Health Care Cost and Quality (1979-1994)

As rising health care costs grew into a major public concern in the 1970s, the Hartford Foundation responded with funding initiatives in Health Care Cost and Quality. These initiatives supported innovative models of reimbursement, as well as cost containment systems such as HMOs. Later, the Foundation would widen its focus to include the delivery of high-quality care within these cost-saving models.

By the mid-1990s, Congress defeated White House plans to overhaul the U.S. health care system and political and economic conditions proved resistant to change. As a result, the Foundation Trustees re-evaluated their funding strategy and decided to end work in Health Care Cost and Quality, while expanding the Aging and Health program. A number of successful cost and quality projects would either have enduring impact or live on in the Aging and Health program. For example:

  • A grant to Donald M. Berwick, MD, a future administrator of the Centers for Medicare and Medicaid Services, helped launch the Institute for Healthcare Improvement (IHI). This organization has become a major force in health care delivery reform. IHI has mobilized 100,000 individuals in quality improvement work and developed the “triple aim” framework for increasing quality and patient satisfaction, improving population health, and reducing costs.
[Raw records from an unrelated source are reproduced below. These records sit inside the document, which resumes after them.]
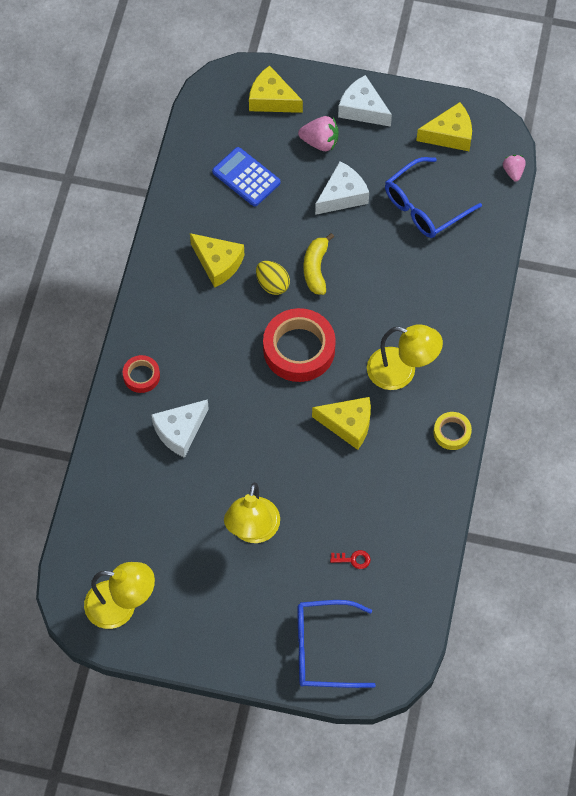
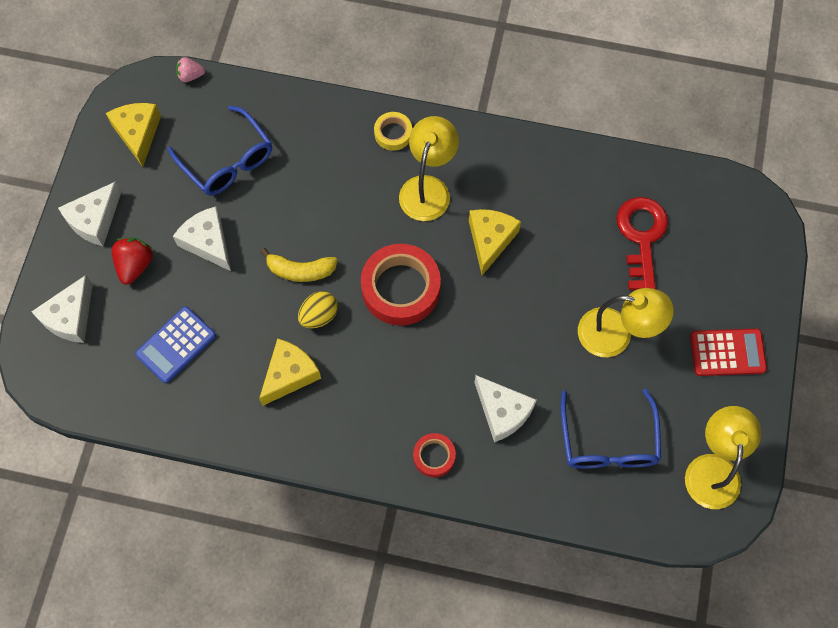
camera: 90 degrees left, 5 degrees up
(233, 629) = (727, 352): none -> red calculator
(272, 99) = (70, 317): yellow cheese -> white cheese
(320, 142) = (135, 265): pink strawberry -> red strawberry
(323, 649) = (740, 266): blue glasses -> blue glasses (608, 442)
(353, 559) = (641, 237): red key -> red key, size x2.50
(452, 433) = (497, 143): yellow tape -> yellow tape (393, 133)

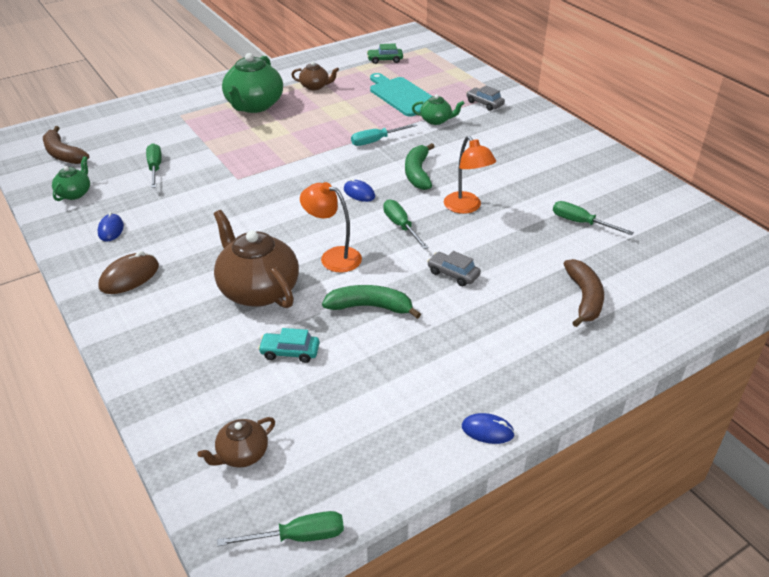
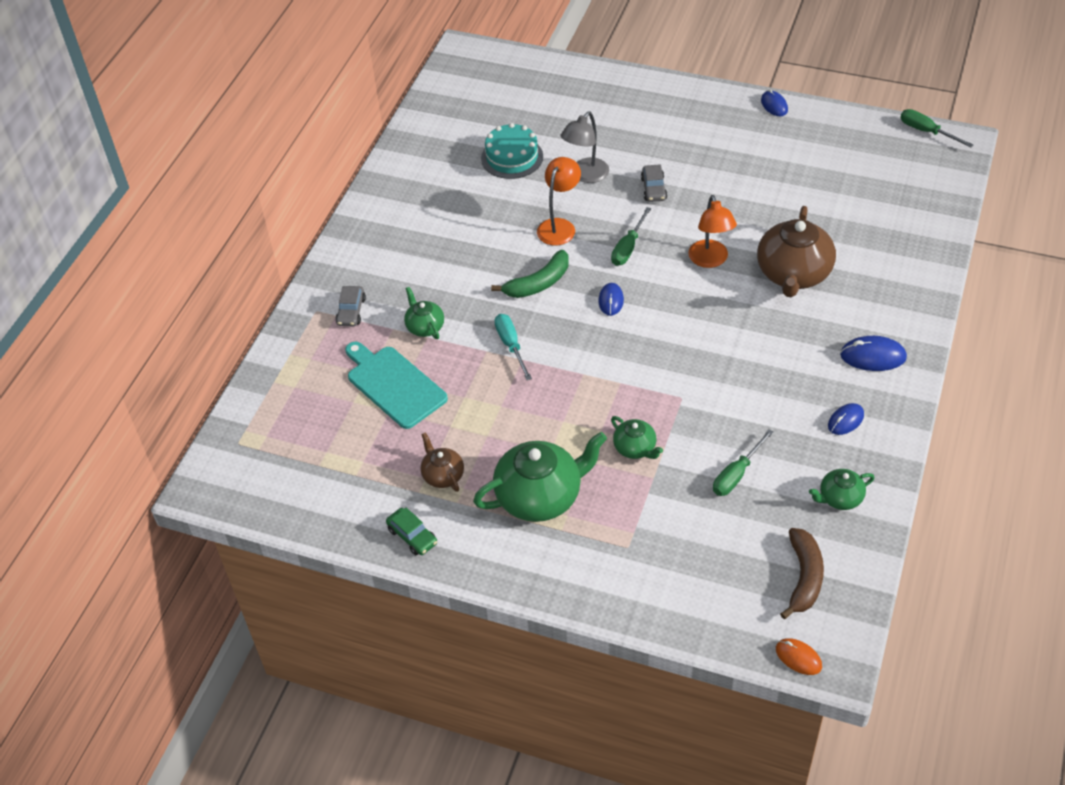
camera: 125 degrees left, 10 degrees up
(36, 129) = (798, 658): none -> orange mouse
(129, 277) = (873, 356): brown mouse -> blue mouse
(232, 145) = (635, 448): none -> green teapot
(242, 454) = (916, 183): brown teapot -> none
(290, 352) = (824, 217): turquoise car -> none
(370, 307) = (737, 208): green banana -> none
(376, 141) = (511, 345): turquoise screwdriver -> turquoise screwdriver turned 135 degrees counterclockwise
(385, 60) = (311, 458): green car -> green car (412, 536)
(402, 96) = (394, 385): turquoise cutting board -> turquoise cutting board turned 120 degrees clockwise
(513, 247) = (585, 175): none -> grey lamp
(581, 223) = (512, 157): green screwdriver -> turquoise cake
(584, 298) = (607, 119): brown banana -> none

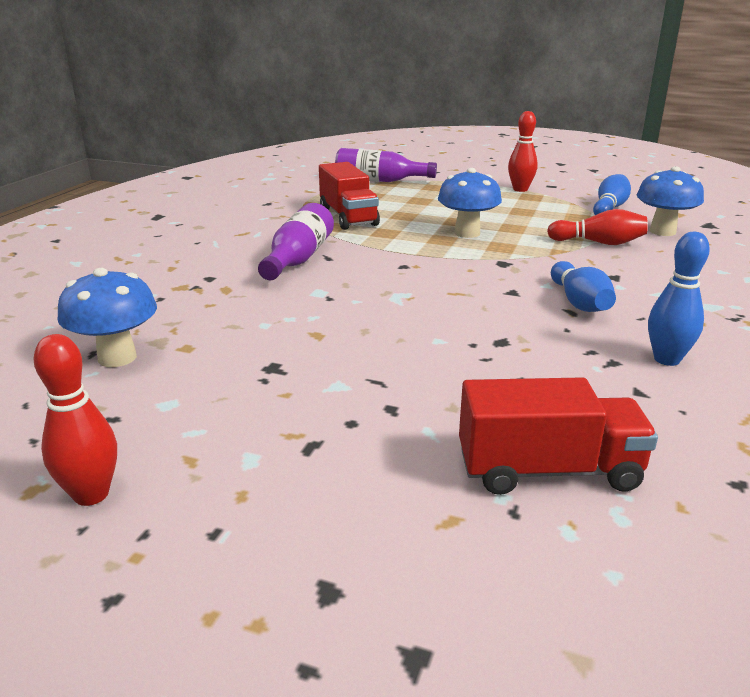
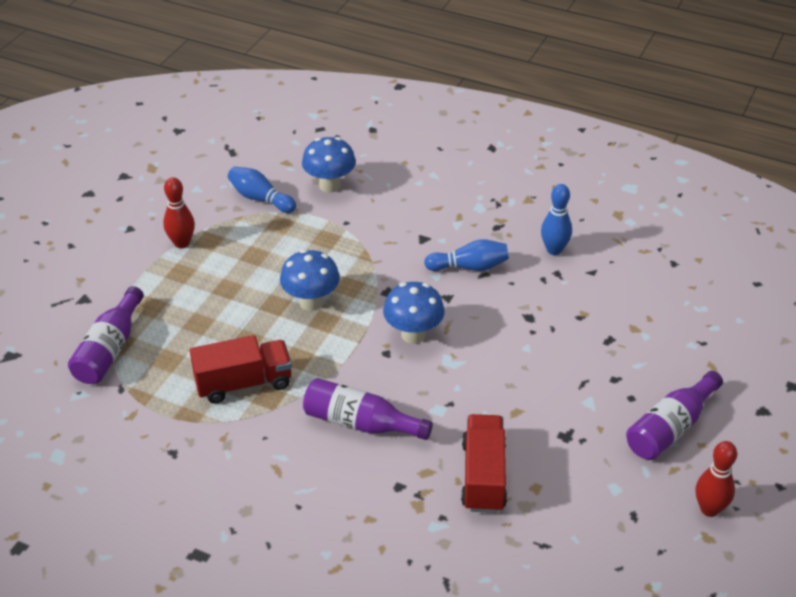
camera: 85 degrees left, 15 degrees up
(117, 358) = (552, 527): blue mushroom -> blue mushroom (413, 335)
(282, 459) = (670, 428): none -> purple bottle
(548, 470) = (670, 324): red truck -> red truck (483, 476)
(598, 243) = (350, 228): red bowling pin -> none

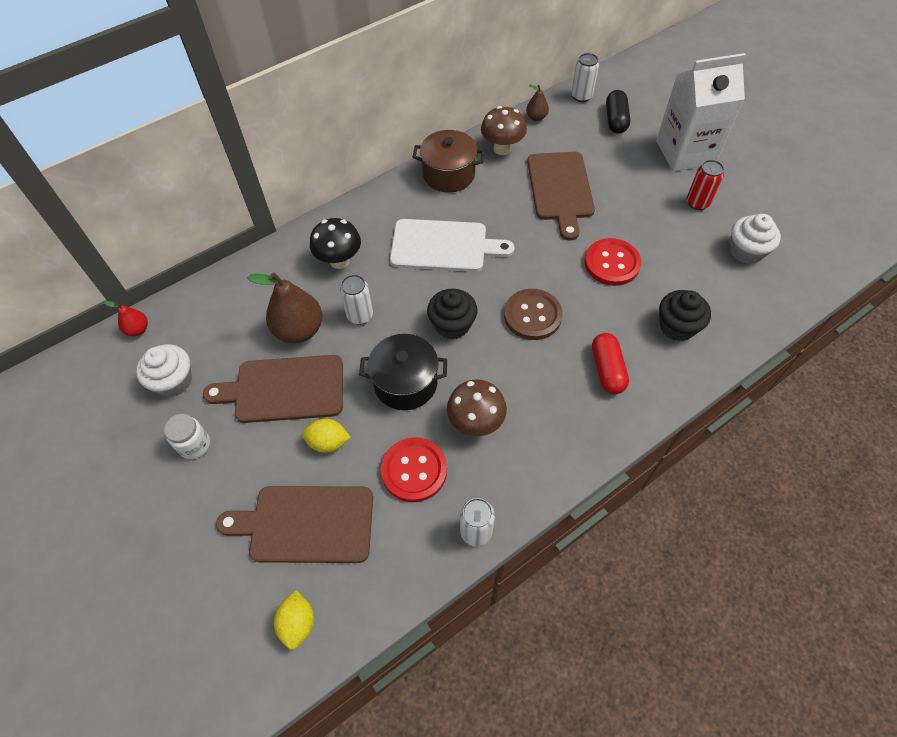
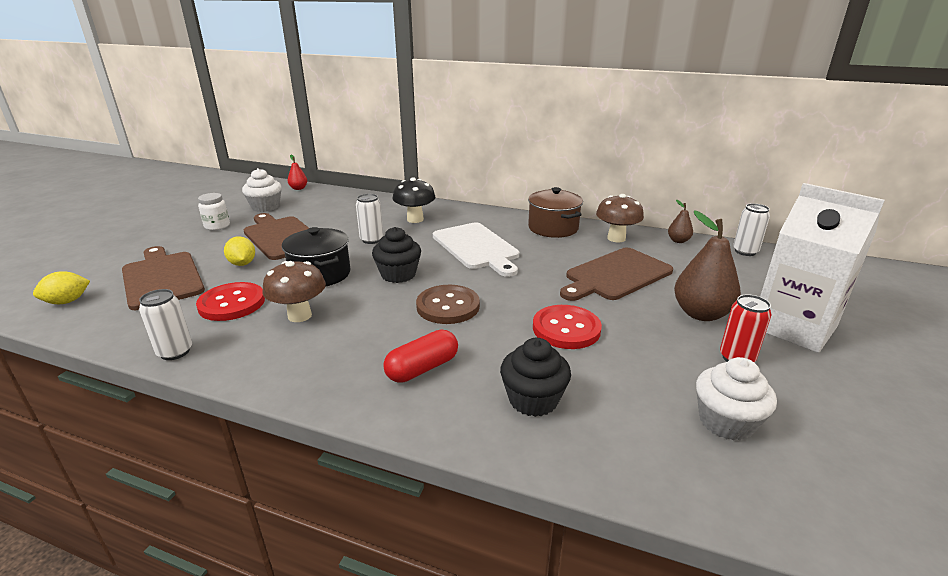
camera: 55 degrees right, 30 degrees down
(299, 330) = (338, 226): brown pear -> brown pear (701, 314)
(615, 120) = (752, 275): black capsule -> none

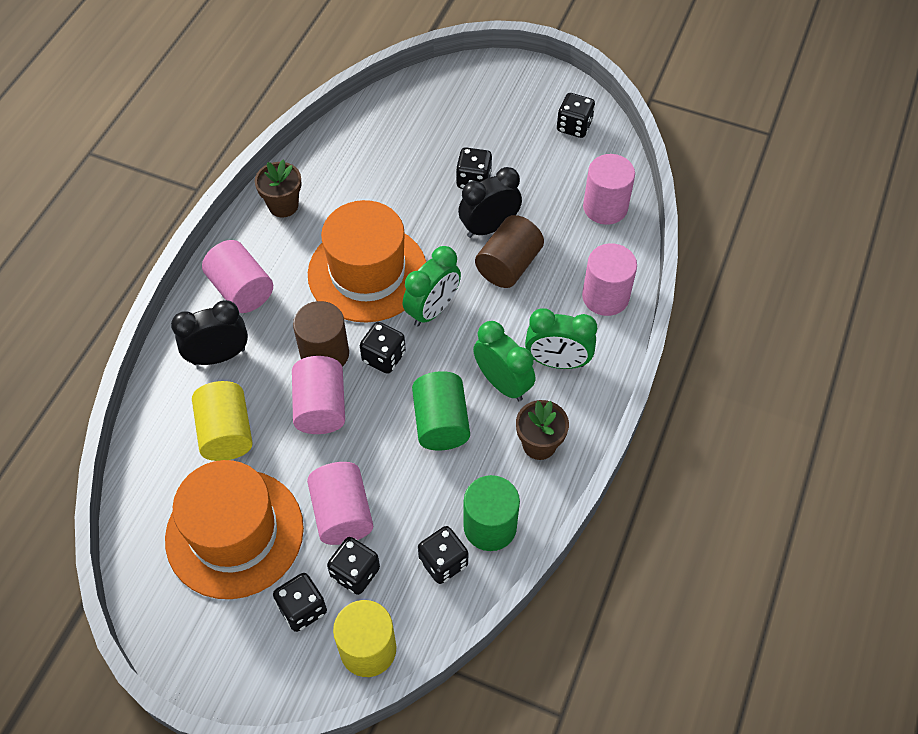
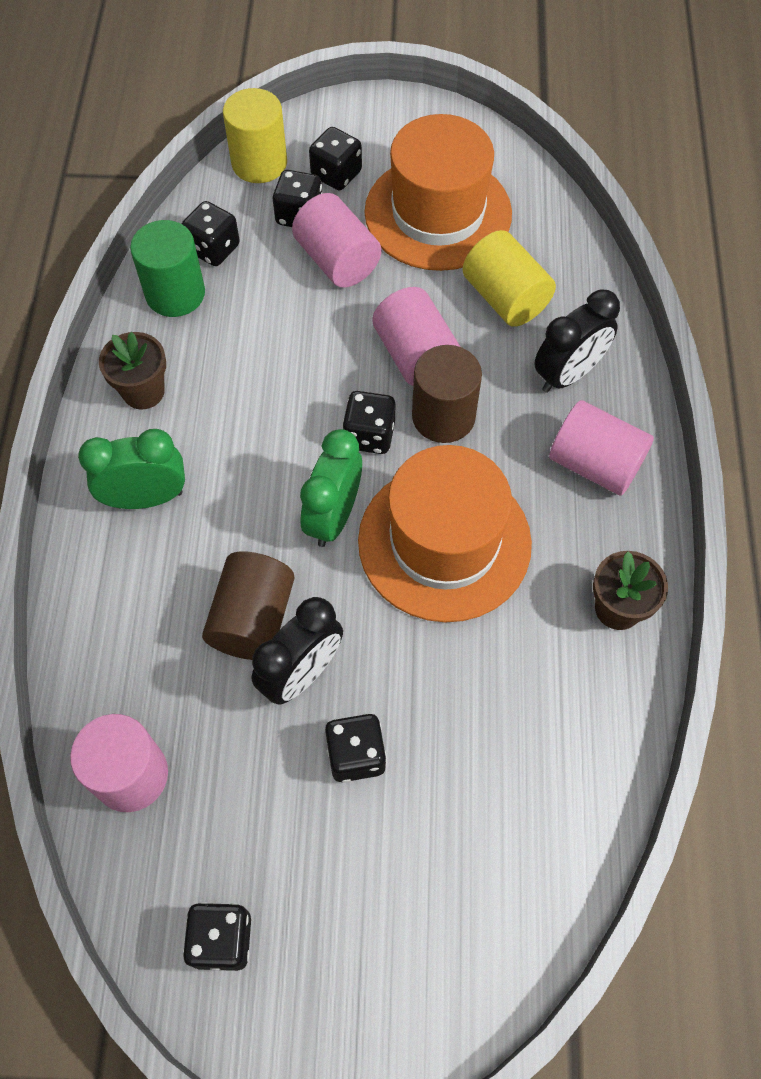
camera: 160 degrees right, 5 degrees up
(441, 423) = (267, 380): green cylinder -> none
(502, 383) = (208, 449): green clock -> none
(605, 296) = (100, 614): pink cylinder -> none

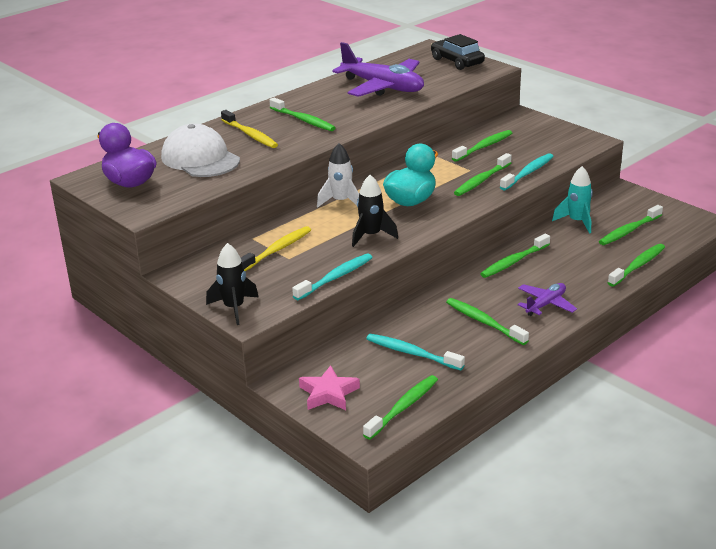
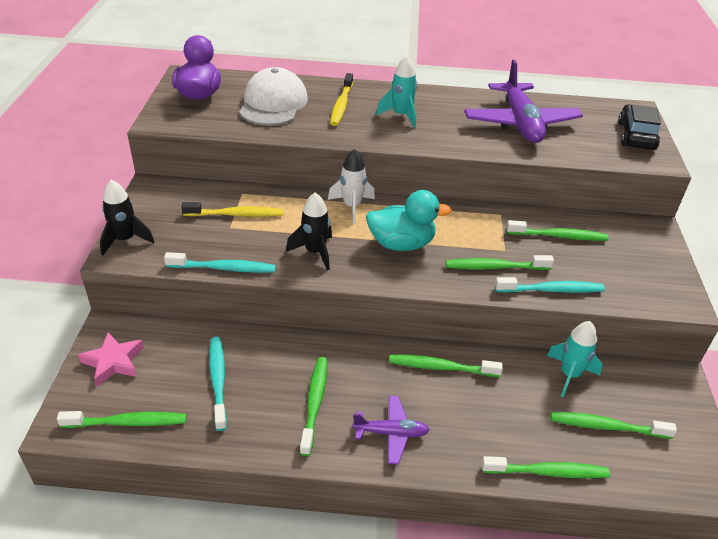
camera: 45 degrees right, 10 degrees up
(303, 120) = (401, 115): green toothbrush -> turquoise rocket

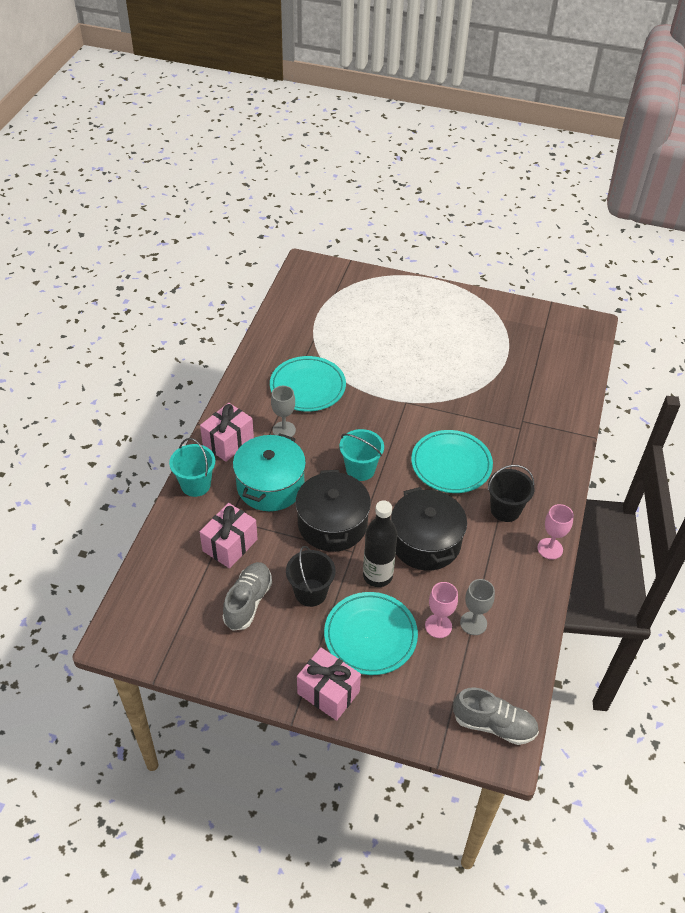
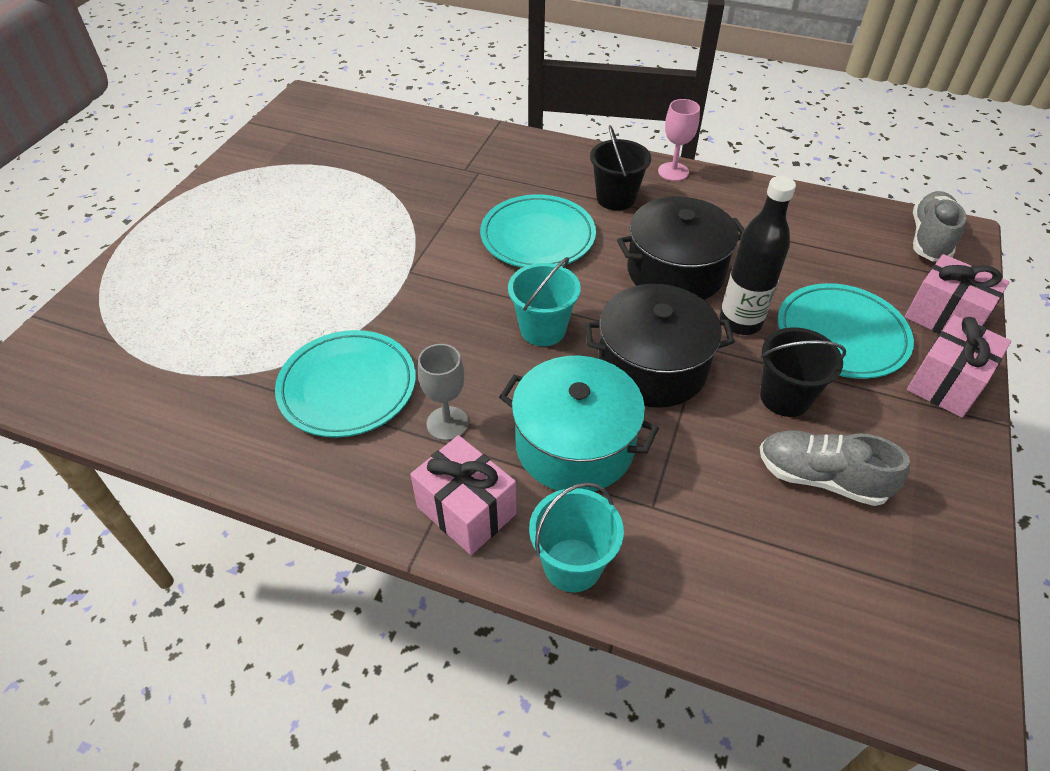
camera: 85 degrees left, 0 degrees up
(230, 545) = (710, 505): pink gift -> pink gift (944, 318)
(438, 626) = (808, 271): pink goblet -> none
(473, 623) = (795, 241): grey goblet -> none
Dr. Berwick’s idea for IHI proved so popular among health systems interested in improving quality and safety that he offered to return the Foundation’s start-up funds (an offer not accepted).
  • A grant project headed by John E. Wennberg, MD, MPH, at the Dartmouth Institute for Health Policy and Clinical Practice, examined variations in physicians’ practices in areas across the country as a way to understand rising health care costs. This work continues to be significant today. Geographic variations in Medicare expenditures have focused policy makers’ attention on reducing “hot spots” of high cost/low quality care and helped frame much of the debate for the 2010 passage of the Affordable Care Act.

(Picture Above Left) John E. Wennberg, MD, MPH, at the Dartmouth Institute for Health Policy and Clinical Practice identified geographic variations in the way physicians treat similar conditions. He found that higher costs do not necessarily produce better outcomes for patients.

(Right) Dr. Wennberg and his colleagues created computer-controlled videos to help patients consider the risks and benefits of different treatment options. A doctor and patient review a prototype video.

  • An organization called On Lok, in San Francisco, CA, created a cost-saving model of health care delivery more generally known as the Program of All-Inclusive Care for the Elderly (PACE). The program provides services to older adults that allow them to continue living independently. Today PACE is an effective model for integrating Medicare and Medicaid financing and high-quality care delivery for poor, frail older adults. One of the original project leaders, Jennie Chin Hansen, RN, is now the CEO of the American Geriatrics Society, a current Foundation grantee.
  • Paul D. Clayton, PhD, a national leader in health informatics innovation (then at Columbia University), received Hartford funding to explore information technology in the delivery of care and maintenance of patient health records. Dr. Clayton subsequently received a grant under the Foundation’s Aging and Health program to use health information technology to create innovative primary care service delivery to elders. Dr. Clayton also mentored David A. Dorr, MD, MS, a geriatrician and health care informaticist, who continues to refine and spread the model (Care Management Plus).